Title: Re: Book Eleven gets a working title
Post by: Recovering_Cynic on September 16, 2009, 02:25:12 PM
There are physics theories (correct me if I'm wrong--it's been five years since I took modern physics) that certain types of matter (dark matter, anti-matter) effect other universes or are a part of them, which is why they cannot be detected in our world.  As Petey is battling creatures from another dimension/universe, well, antimatter might have everything to do with it.
Title: Re: Book Eleven gets a working title
Post by: ryos on September 16, 2009, 09:29:01 PM
Antimatter certainly does interact with our world and is quite easily detected. The presence of dark matter is only inferred by its gravitational pull. Which, I suppose, means it also interacts with our world, just not electromagnetically.

I'll admit as well that I don't really get neutrinos...
Title: Re: Book Eleven gets a working title
Post by: happyman on September 17, 2009, 02:20:32 AM
Antimatter certainly does interact with our world and is quite easily detected. The presence of dark matter is only inferred by its gravitational pull.
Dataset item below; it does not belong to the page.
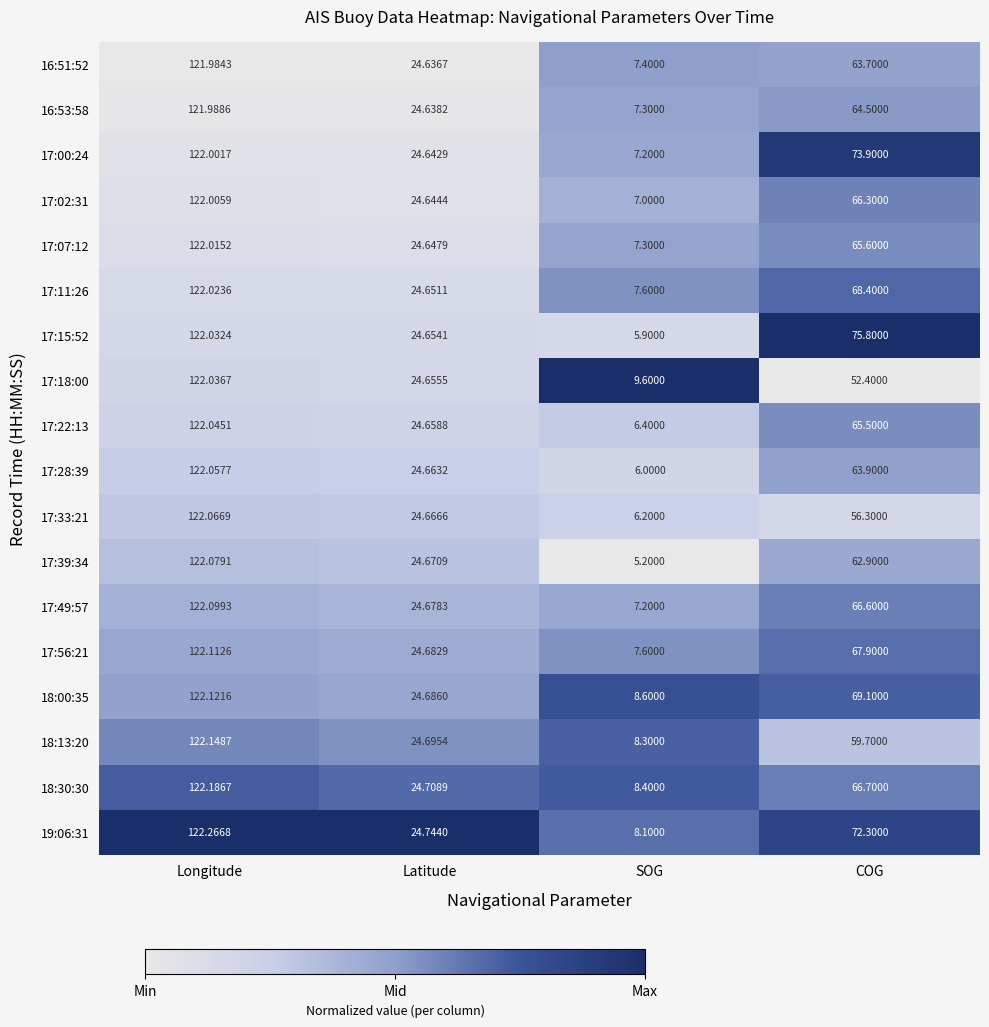

At which category does the chart reach its peak across all series?

Longitude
Which, I suppose, means it also interacts with our world, just not electromagnetically.

I'll admit as well that I don't really get neutrinos...

Neutrinos interact with our world.  They do so presumably gravitationally (not that we've measured it) and via extremely rare interactions mediated by the weak force (this has been the method of performing all measurements to date).  Basically, if something doesn't interact electromagnetically, or decay into a particle that does (e.g. neutrons), we find it very hard to "see".  Presumably, the world could be filled with an enormous varieties of such things and we would be none the wiser.